Did I include reflection questions in my deliverable that activate prior knowledge?
Did I include instructional material that draws links between what the students have learned and new information?
3. Explicit long term memory is supported through effortful processing and making information meaningful.
Best Practices:
Include activities that prompt learners to make content meaningful by elaboration. Learners should add and extend meaning by connecting new information to existing knowledge. Instruction should prompt learners to make connections between an idea in working memory and an idea in long-term memory. Material that is elaborated when first learned is easier to remember.
Use mnemonic cues in your deliverable to help learners make connections with previous knowledge. An icon can be used as a mnemonic cue. For example, a relevant icon can be used to indicate a chunk of information, and the same icon can be used when adding and extending meaning to a preceding chunk of information.
Include activities that prompt learners to make content meaningful by explanation. Explaining information is a constructive process that helps learners make their ideas explicit, enabling them to overcome gaps in material or generate new inferences. It involves making connections between what they are learning and earlier material or prior knowledge.
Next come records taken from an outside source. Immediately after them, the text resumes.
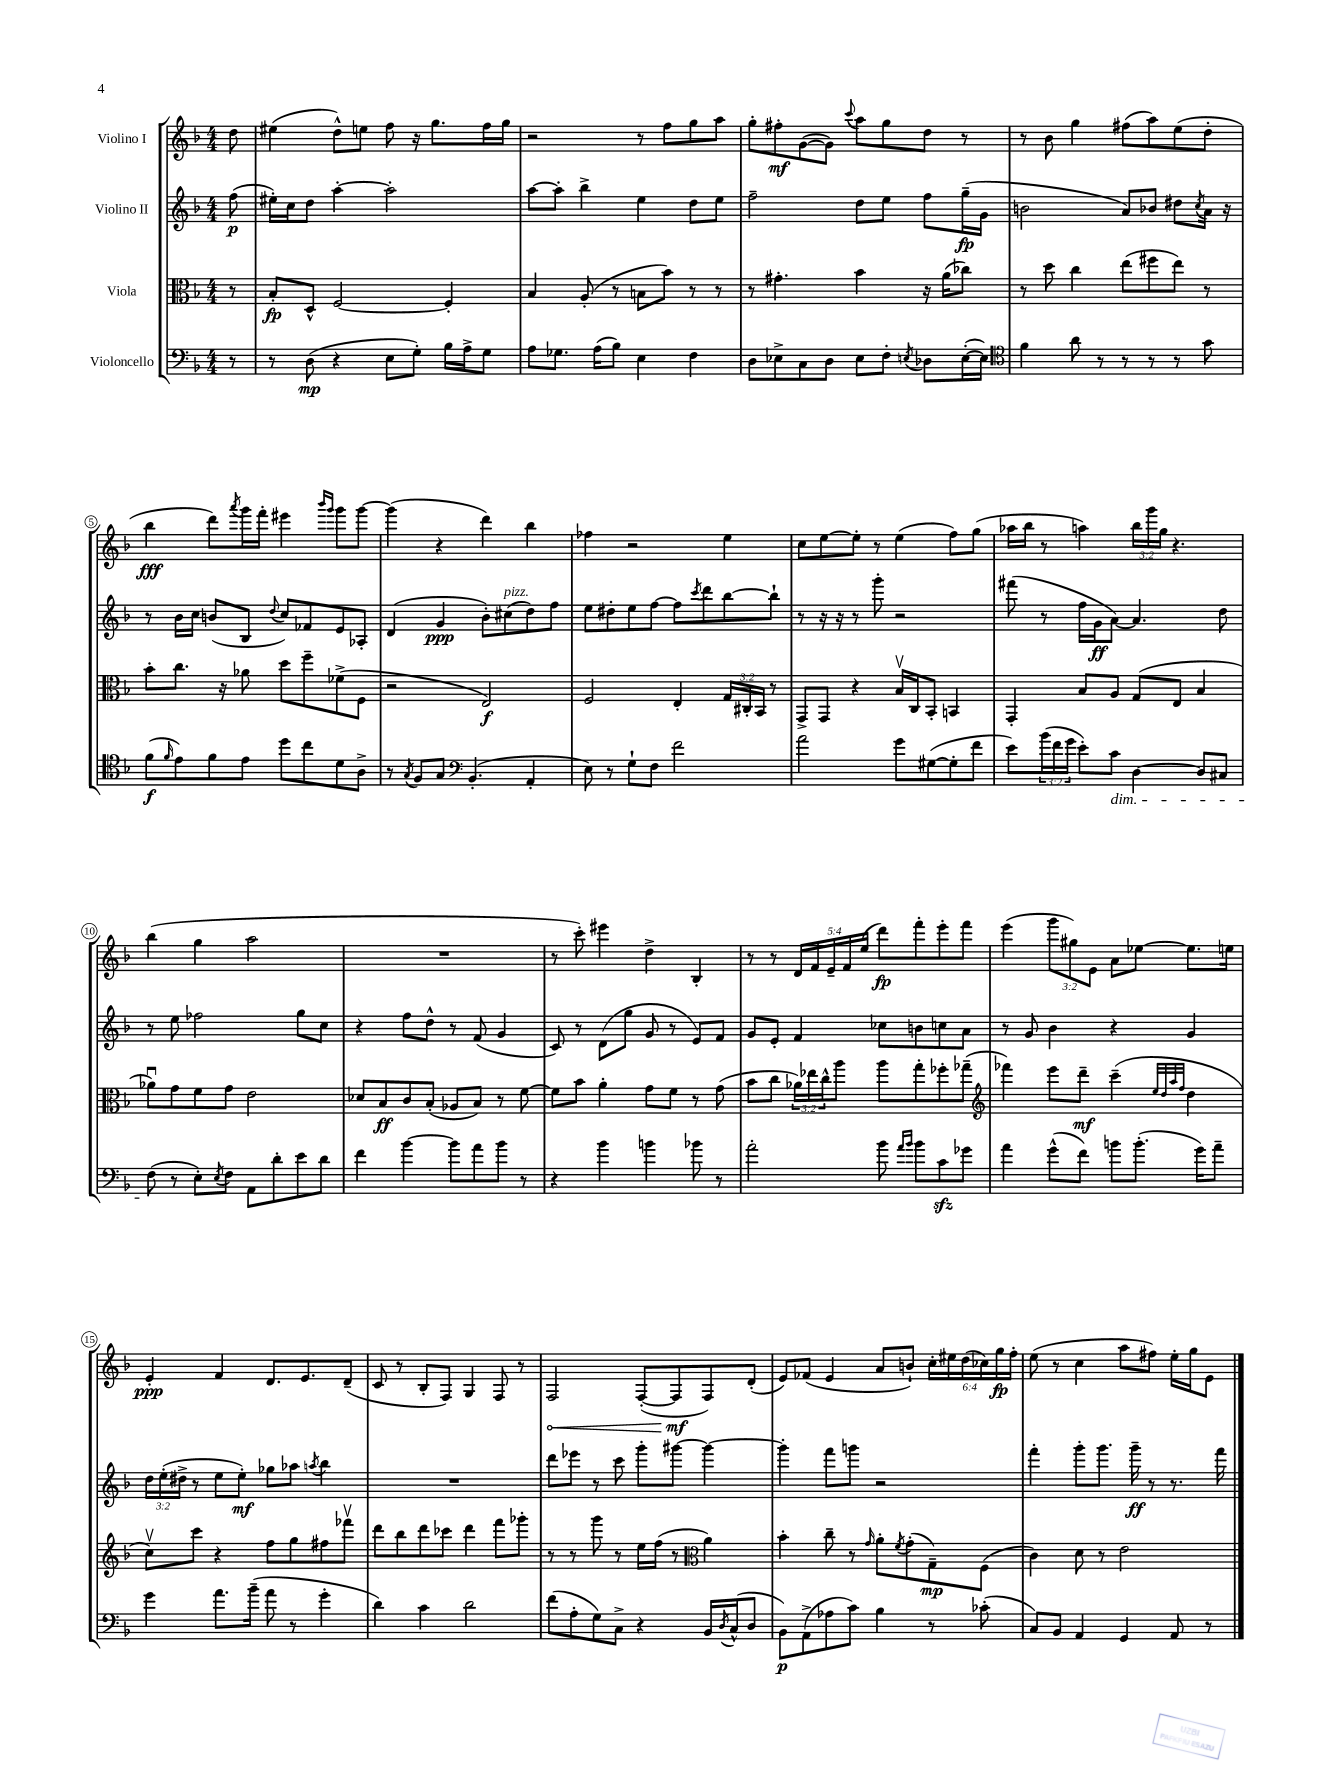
<<
\new StaffGroup <<
\new Staff = "s0" \with { instrumentName = "Violino I" } {
    \clef treble \key f \major \numericTimeSignature \time 4/4 \override Staff.TupletNumber.text = #tuplet-number::calc-fraction-text \partial 8
    d''8 |
    eis''4( d''8-^) e''8 f''8 r16 g''8. f''16 g''16 |
    r2 r8 f''8 g''8 a''8 |
    g''8-. fis''8-.\mf g'8~( g'8) \appoggiatura { c'''8 } a''8 g''8 d''8 r8 |
    r8 bes'8 g''4 fis''8( a''8) e''8( d''8-. |
    bes''4\fff d'''8) \acciaccatura { a'''8 } g'''16 f'''16-. eis'''4 \grace { bes'''16 g'''16 } g'''8 g'''8~ |
    g'''4( r4 d'''4) bes''4 |
    fes''4 r2 e''4 |
    c''8 e''8~ e''8-. r8 e''4( f''8) g''8( |
    aes''16 bes''16 r8 a''4) \tuplet 3/2 { bes''16 g'''16 g''16 } r4. |
    bes''4( g''4 a''2 |
    R1 |
    r8 c'''8-.) eis'''4 d''4-> bes4-. |
    r8 r8 \tuplet 5/4 { d'16 f'16 e'16-- f'16 e''16( } d'''8\fp) f'''8-. e'''8-. f'''8 |
    e'''4( \tuplet 3/2 { g'''8 gis''8) e'8 } a'8 ees''8~ ees''8. e''16 |
    e'4-.\ppp f'4 d'8. e'8. d'8--( |
    c'8 r8 bes8-. f8) g4 f8 r8 |
    \once \override Hairpin.circled-tip = ##t f2\< f8~-.( f8\mf\! f8) d'8-.( |
    e'8) fes'8( e'4 a'8 b'8-!) \tuplet 6/4 { c''16-. eis''16 d''16( ces''16) g''16\fp f''16-. } |
    e''8( r8 c''4 a''8 fis''8) e''16-. g''16 e'8 \bar "|." |
}
\new Staff = "s1" \with { instrumentName = "Violino II" } {
    \clef treble \key f \major \numericTimeSignature \time 4/4 \override Staff.TupletNumber.text = #tuplet-number::calc-fraction-text \partial 8
    f''8\p( |
    eis''16-.) c''16 d''8 a''4~-. a''2-. |
    a''8~ a''8-. bes''4-> e''4 d''8 e''8 |
    f''2-- d''8 e''8 f''8 g''16--\fp( g'16 |
    b'2 a'8) bes'8 dis''8 \acciaccatura { c''8 } a'16 r16 |
    r8 bes'16 c''16 b'8( bes8 \appoggiatura { d''8 } c''8) fes'8 e'8 aes8-. |
    d'4( g'4\ppp bes'8-.) cis''8^\markup { \italic "pizz." }( d''8) f''8 |
    e''8 dis''8-. e''8 f''8~ f''8 \acciaccatura { c'''8 } d'''8 bes''8~ bes''8-! |
    r8 r16 r16 r8 g'''8-. r2 |
    fis'''8( r8 f''16 g'16\ff a'8~) a'4. d''8 |
    r8 e''8 fes''2 g''8 c''8 |
    r4 f''8 d''8-^ r8 f'8( g'4 |
    c'8) r8 d'8( g''8 g'8 r8 e'8) f'8 |
    g'8 e'8-. f'4 ces''8 b'8 c''8 a'8 |
    r8 g'8 bes'4 r4 g'4 |
    \tuplet 3/2 { d''16 e''16-.( dis''16-> } r8 e''8 e''8-.\mf) ges''8 aes''8 \acciaccatura { a''8 } bes''4 |
    R1 |
    d'''8 ees'''8 r8 c'''8 g'''8-. gis'''8~ gis'''4~ |
    gis'''4-. f'''8 g'''8 r2 |
    f'''4-. g'''8-. g'''8. g'''16--\ff r8 r8. f'''16 \bar "|." |
}
\new Staff = "s2" \with { instrumentName = "Viola" } {
    \clef alto \key f \major \numericTimeSignature \time 4/4 \override Staff.TupletNumber.text = #tuplet-number::calc-fraction-text \partial 8
    r8 |
    bes8-.\fp d8-^ f2~ f4-. |
    bes4 a8-.( r8 b8 bes'8) r8 r8 |
    r8 gis'4.-. bes'4 r16 a'16( ces''8) |
    r8 d''8 c''4 e''8( fis''8 e''8) r8 |
    bes'8-. c''8. r16 aes'8 d''8 f''8-- fes'8->( f8 |
    r2 e2\f) |
    f2 e4-. \tuplet 3/2 { g16 cis16-. bes,16 } r8 |
    g,8-> g,8 r4 bes16\upbow c16 bes,8-. b,4 |
    g,4-. bes8 a8 g8( e8 bes4 |
    aes'8\downbow) g'8 f'8 g'8 e'2 |
    des'8 bes8\ff c'8 bes8-.( aes8 bes8) r8 f'8~ |
    f'8 bes'8 a'4-. g'8 f'8 r8 g'8( |
    bes'8 c''8 \tuplet 3/2 { aes'16) ees''16 c''16-^ } a''8 a''8 g''8-. fes''8-. ges''8--( |
    \clef treble fes'''4) e'''8 d'''8--\mf c'''4--( \grace { e''32 d''32 a''32 f''32 } d''4 |
    c''8\upbow) c'''8 r4 f''8 g''8 fis''8 fes'''8\upbow |
    d'''8 bes''8 d'''8 ces'''8 d'''4 f'''8 ges'''8-. |
    r8 r8 g'''8 r8 e''16 f''16( r8 \clef alto a'4) |
    bes'4-. c''8-- r8 \grace { g'16 } a'8-. \acciaccatura { f'8 } g'8-.( g8--\mp) f8( |
    c'4) d'8 r8 e'2 \bar "|." |
}
\new Staff = "s3" \with { instrumentName = "Violoncello" } {
    \clef bass \key f \major \numericTimeSignature \time 4/4 \override Staff.TupletNumber.text = #tuplet-number::calc-fraction-text \partial 8
    r8 |
    r8 d8\mp( r4 e8 g8-.) bes16 a16-> g8 |
    a8 ges8. a16( bes8) e4 f4 |
    d8 ees8-> c8 d8 ees8 f8-. \acciaccatura { e8 } des8 e16~-.( e16) |
    \clef tenor f'4 a'8 r8 r8 r8 r8 g'8 |
    f'8\f( \grace { f'16 } e'8) f'8 e'8 d''8 c''8 d'8 a8-> |
    r8 \acciaccatura { g8 } f8 g8 \clef bass bes,4.-.( a,4-. |
    e8) r8 g8-! f8 f'2 |
    a'2 g'8 gis8~( gis8-. f'8 |
    e'8) \tuplet 3/2 { bes'16( f'16 g'16 } e'8-.) c'8\dim d4~ d8 cis8 |
    f8\!( r8 e8-.) \acciaccatura { e8 } f8 a,8 d'8-. e'8 d'8 |
    f'4 bes'4~ bes'8 a'8 bes'8 r8 |
    r4 bes'4 b'4 bes'8 r8 |
    a'2-. bes'8 \grace { a'16 bes'16 } bes'8 c'8\sfz ges'8 |
    a'4 g'8-^( f'8) b'8 b'8.-.( g'16) a'8-- |
    g'4 a'8. bes'16--( a'8 r8 g'4-. |
    d'4) c'4 d'2 |
    f'8( a8-. g8) c8-> r4 bes,16 \acciaccatura { d8 } c16-^( d8 |
    bes,8\p) a,8->( aes8 c'8) bes4 r8 ces'8-.( |
    c8) bes,8 a,4 g,4 a,8 r8 \bar "|." |
}
>>
>>
\layout { \context { \Score \override BarNumber.stencil = #(make-stencil-circler 0.1 0.3 ly:text-interface::print) } }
This could include reflections, discussions, and assignments where learners have to analyze information or even the creation of graphics to explain a concept.
Ask Yourself:
Did I provide opportunities within my deliverable for learners to actively elaborate on what they have learned?
Did I include mnemonic cues within my deliverable to ensure that learners can retrieve information effectively and further, elaborate on previous learnings?
Did I provide learners with the opportunity to explain information?
Did I include ‘why’ questions in my deliverable?
4. Forgetting can be Minimized
Best Practices:
Retrieval practices can be used to minimize forgetting. A retrieval practice might take the form of a quiz or an essay question. It can be added at the end of a section in a course. Trying to remember something improves learning and, often, it is more effective than rereading information.
Designing instruction to enable accommodation can decrease forgetting. Interference from competing memories inhibits transfer to long term memory. As a learning designer, you should identify where in a course interference is likely to occur and subsequently, design instruction, by including scaffolding or metacognitive activities, to improve accommodation.
Ask Yourself:
Did I include retrieval practices strategically across my course?
Did I help learners to encode information that might disrupt previously developed ideas and meaning systems?
Through applying these evidence-based practices in your course design, learners will develop rich and differentiated schemas. This will improve their ability to store new and more complex information, and ultimately, help learners to solve real-world problems with a higher degree of automaticity.